The strange thing is, that if i load the import.sql file manually, using
Derbys ij prompt, it loads without error, even in the Derby db created by
Hibernate.

I'm not Hibernate-fluent, but one thing I often encounter when designing
and testing mechanisms like this is that some import systems want/demand
a semicolon at the end of each line of SQL text in the script, whereas other
import systems can't handle the semi-colon and demand that it be omitted.

If your import.sql script has a semicolon at the end of each line, try
taking that semicolon out and see if it affects the behavior.

Or, if your import.sql script does NOT have a semicolon at the end of each
line, try adding it back in and see if that helps.
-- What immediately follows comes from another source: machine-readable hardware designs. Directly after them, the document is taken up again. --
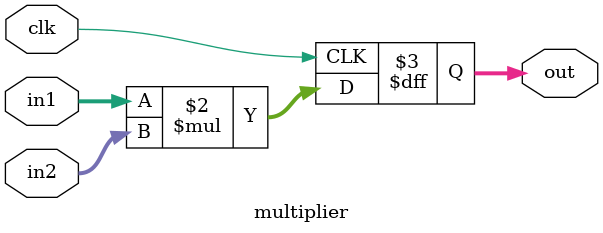
<source format=v>
`timescale 1ns/1ps
module multiplier (
  input clk,
  input [15:0] in1,
  input [15:0] in2,
  output reg [31:0] out
);

  always @(posedge clk) begin
    out <= in1 * in2;
  end

endmodule

</source>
If neither solution helps, three other ideas:

1) Do you think that any part of your script is running? After the failure,
connect to your database with ij and run "show tables" and the like and see
if you can figure out how far your script got before it crashed.

2) Check your derby.log for additional messages and clues. The messages
in derby.log are often much easier to decipher than the client-side
messages which are processed by layers and layers of client-side libraries.

3) Try "binary searching" your script:
   a) remove half of the script: does the bug go away?
   b) If the bug went away, restore half of the script you removed and retry
   c) If the bug remains, remove another half of the script and retry
With even a large script, within 5 or 10 runs you'll have narrowed down the
failure to a couple lines at which point it should be obvious.